Intel is set to cut back its channel distribution following the closure of major partner Datrontech earlier this month.
A number of partners, both national and international, have been linked with the cull. Graham Palmer, Intel UK press representative, declined to comment on specific cases. "When any company goes out of business we have to look at the market again to see if changes need to be made," he said.
However, Fiona Squires, former Datrontech product marketing manager, who was in charge of the Intel account, confirmed that the chip giant had found itself over-distributed.
Squires said: "The processor side of the business has been stretched for a long time. Even the company's networking division has gone through a lot of internal reorganisation and been in a bit of disarray.
"I expect Intel will ask some international partners to centralise into core warehouses and trade from their home countries. This can be good for both parties, but it tends to benefit Intel more than the distributor."
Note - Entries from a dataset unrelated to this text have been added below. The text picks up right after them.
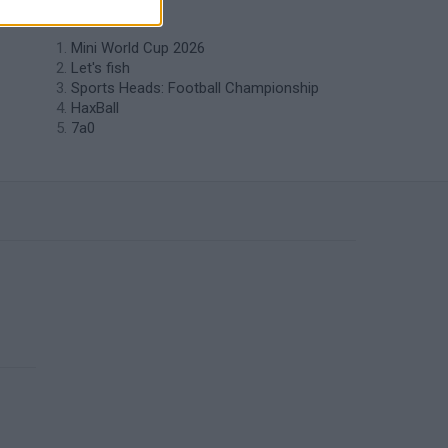
like Self Golf?
Mini World Cup 2026
Let's fish
Sports Heads: Football Championship
HaxBall
7a0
Julian Klein, managing director of Computer 2000, agreed with Squires.
"Most vendors will take the opportunity to review their distribution strategies after a partner goes under. Would Intel benefit from cutting back? The answer has to be yes. Microsoft, for instance, has confirmed it will not look for another OEM to replace Datrontech," he said.
Alex Tatham, communications director at Ideal, was also not surprised at the news. "Over-distribution has always been the case with Intel. It has never driven the channel to distribute chips properly," he said.
However, Tatham suggested that a deal for high-end Intel products may still be passed on.